Having roughly delineated the areas of generative writing mechanisms and how their purposes can be at odds with traditional notions of “meaningful” work, a personal statement. I discovered the Oulipo as a teenager through a series of Martin Gardner Scientific American articles, which focused on the most mathematical and formal of their work: the long palindromes, N+7, the million zillion sonnets, the lipograms. Most of this work was not readily available; most of it wasn’t even translated. But I kept the names in mind and bought what I could.

Like Eudaemonist, I was fascinated by Perec’s La Disparition, though I didn’t have the necessary French to read it. I tried a few (unfinished, unsatisfying) exercises in the same mode. By the time I got to college it had been translated as A Void, but I found that in the intervening years with their intervening troubles, Perec’s conceits had ceased to interest me or resonate with me. The trick could not, in my mind, be justified in execution, only in theory, and the resolute attempt to bring everything in line with the motif read as quaint.
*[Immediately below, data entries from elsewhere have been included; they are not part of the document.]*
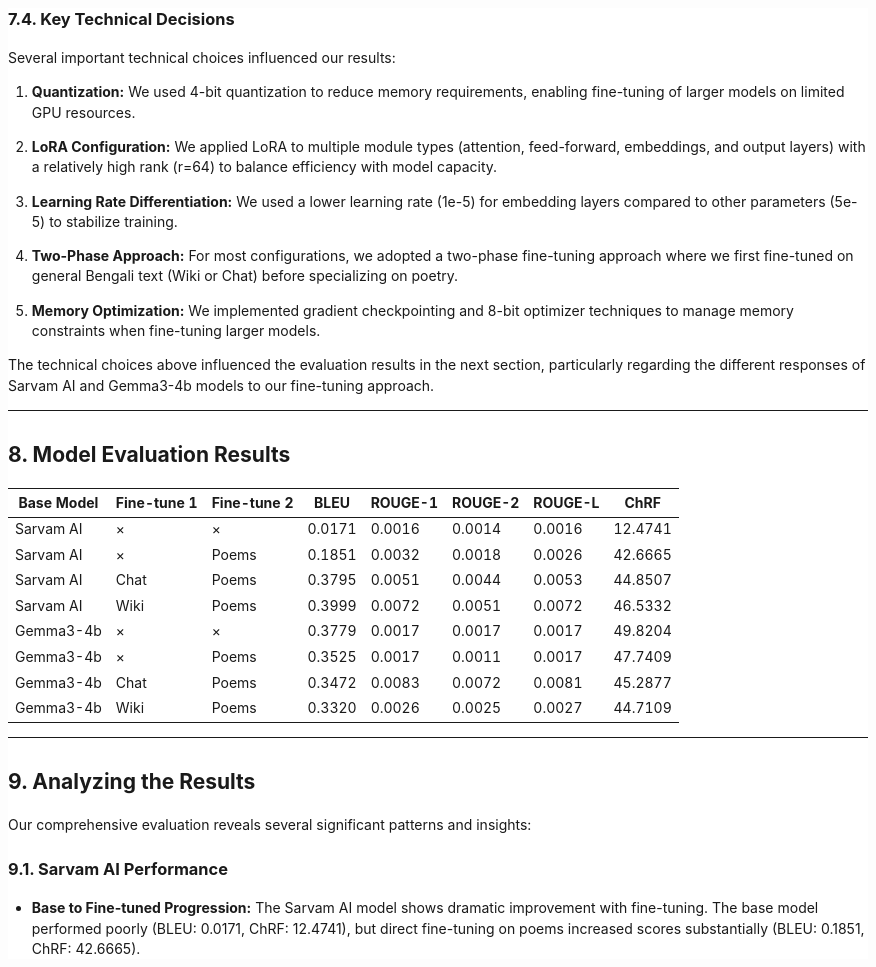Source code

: ### 7.4. Key Technical Decisions

Several important technical choices influenced our results:

1. **Quantization:** We used 4-bit quantization to reduce memory requirements, enabling fine-tuning of larger models on limited GPU resources.

2. **LoRA Configuration:** We applied LoRA to multiple module types (attention, feed-forward, embeddings, and output layers) with a relatively high rank (r=64) to balance efficiency with model capacity.

3. **Learning Rate Differentiation:** We used a lower learning rate (1e-5) for embedding layers compared to other parameters (5e-5) to stabilize training.

4. **Two-Phase Approach:** For most configurations, we adopted a two-phase fine-tuning approach where we first fine-tuned on general Bengali text (Wiki or Chat) before specializing on poetry.

5. **Memory Optimization:** We implemented gradient checkpointing and 8-bit optimizer techniques to manage memory constraints when fine-tuning larger models.

The technical choices above influenced the evaluation results in the next section, particularly regarding the different responses of Sarvam AI and Gemma3-4b models to our fine-tuning approach.

---

## 8. Model Evaluation Results

| Base Model   | Fine-tune 1 | Fine-tune 2 | BLEU   | ROUGE-1 | ROUGE-2 | ROUGE-L | ChRF    |
|--------------|-------------|-------------|--------|---------|---------|---------|---------|
| Sarvam AI    | ×           | ×           | 0.0171 | 0.0016  | 0.0014  | 0.0016  | 12.4741 |
| Sarvam AI    | ×           | Poems       | 0.1851 | 0.0032  | 0.0018  | 0.0026  | 42.6665 |
| Sarvam AI    | Chat        | Poems       | 0.3795 | 0.0051  | 0.0044  | 0.0053  | 44.8507 |
| Sarvam AI    | Wiki        | Poems       | 0.3999 | 0.0072  | 0.0051  | 0.0072  | 46.5332 |
| Gemma3-4b    | ×           | ×           | 0.3779 | 0.0017  | 0.0017  | 0.0017  | 49.8204 |
| Gemma3-4b    | ×           | Poems       | 0.3525 | 0.0017  | 0.0011  | 0.0017  | 47.7409 |
| Gemma3-4b    | Chat        | Poems       | 0.3472 | 0.0083  | 0.0072  | 0.0081  | 45.2877 |
| Gemma3-4b    | Wiki        | Poems       | 0.3320 | 0.0026  | 0.0025  | 0.0027  | 44.7109 |

---

## 9. Analyzing the Results

Our comprehensive evaluation reveals several significant patterns and insights:

### 9.1. Sarvam AI Performance

- **Base to Fine-tuned Progression:** The Sarvam AI model shows dramatic improvement with fine-tuning. The base model performed poorly (BLEU: 0.0171, ChRF: 12.4741), but direct fine-tuning on poems increased scores substantially (BLEU: 0.1851, ChRF: 42.6665).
The final bit of Life: A User’s Manual, that the puzzle-maker’s last piece is a “W” but the whole is the shape of an “X”, seemed trivially self-defeating rather than profound.
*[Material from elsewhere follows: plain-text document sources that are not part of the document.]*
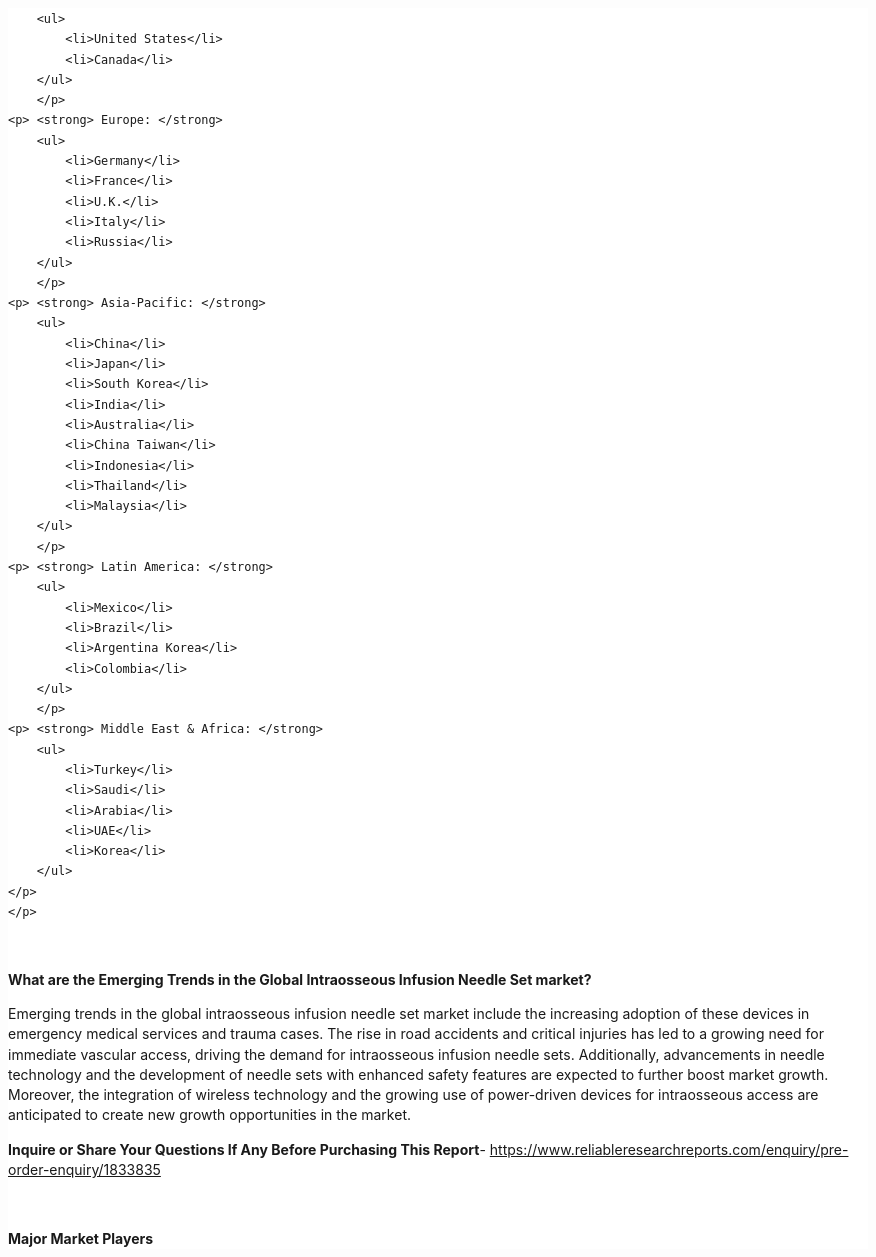         <ul>
            <li>United States</li>
            <li>Canada</li>
        </ul>
        </p> 
    <p> <strong> Europe: </strong>
        <ul>
            <li>Germany</li>
            <li>France</li>
            <li>U.K.</li>
            <li>Italy</li>
            <li>Russia</li>
        </ul>
        </p> 
    <p> <strong> Asia-Pacific: </strong>
        <ul>
            <li>China</li>
            <li>Japan</li>
            <li>South Korea</li>
            <li>India</li>
            <li>Australia</li>
            <li>China Taiwan</li>
            <li>Indonesia</li>
            <li>Thailand</li>
            <li>Malaysia</li>
        </ul>
        </p> 
    <p> <strong> Latin America: </strong>
        <ul>
            <li>Mexico</li>
            <li>Brazil</li>
            <li>Argentina Korea</li>
            <li>Colombia</li>
        </ul>
        </p> 
    <p> <strong> Middle East & Africa: </strong>
        <ul>
            <li>Turkey</li>
            <li>Saudi</li>
            <li>Arabia</li>
            <li>UAE</li>
            <li>Korea</li>
        </ul>
    </p>
    </p>
<p>&nbsp;</p>
<p><strong>What are the Emerging Trends in the Global Intraosseous Infusion Needle Set market?</strong></p>
<p><p>Emerging trends in the global intraosseous infusion needle set market include the increasing adoption of these devices in emergency medical services and trauma cases. The rise in road accidents and critical injuries has led to a growing need for immediate vascular access, driving the demand for intraosseous infusion needle sets. Additionally, advancements in needle technology and the development of needle sets with enhanced safety features are expected to further boost market growth. Moreover, the integration of wireless technology and the growing use of power-driven devices for intraosseous access are anticipated to create new growth opportunities in the market.</p></p>
<p><strong>Inquire or Share Your Questions If Any Before Purchasing This Report</strong>- <a href="https://www.reliableresearchreports.com/enquiry/pre-order-enquiry/1833835">https://www.reliableresearchreports.com/enquiry/pre-order-enquiry/1833835</a></p>
<p>&nbsp;</p>
<p><strong>Major Market Players</strong></p>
It applied to other works. I could admire Ulysses for its structural properties but only warm to them as far as they related to the business between Stephen and Bloom. I never did get through Tristram Shandy.

I’m still stunned by the amount of effort and care put into the arrangement of such works, and sometimes the willingness to make things so much more difficult. I don’t plan on looking down on them from the pinnacle of awesome respect for their achievements, but they still are very useful reference points.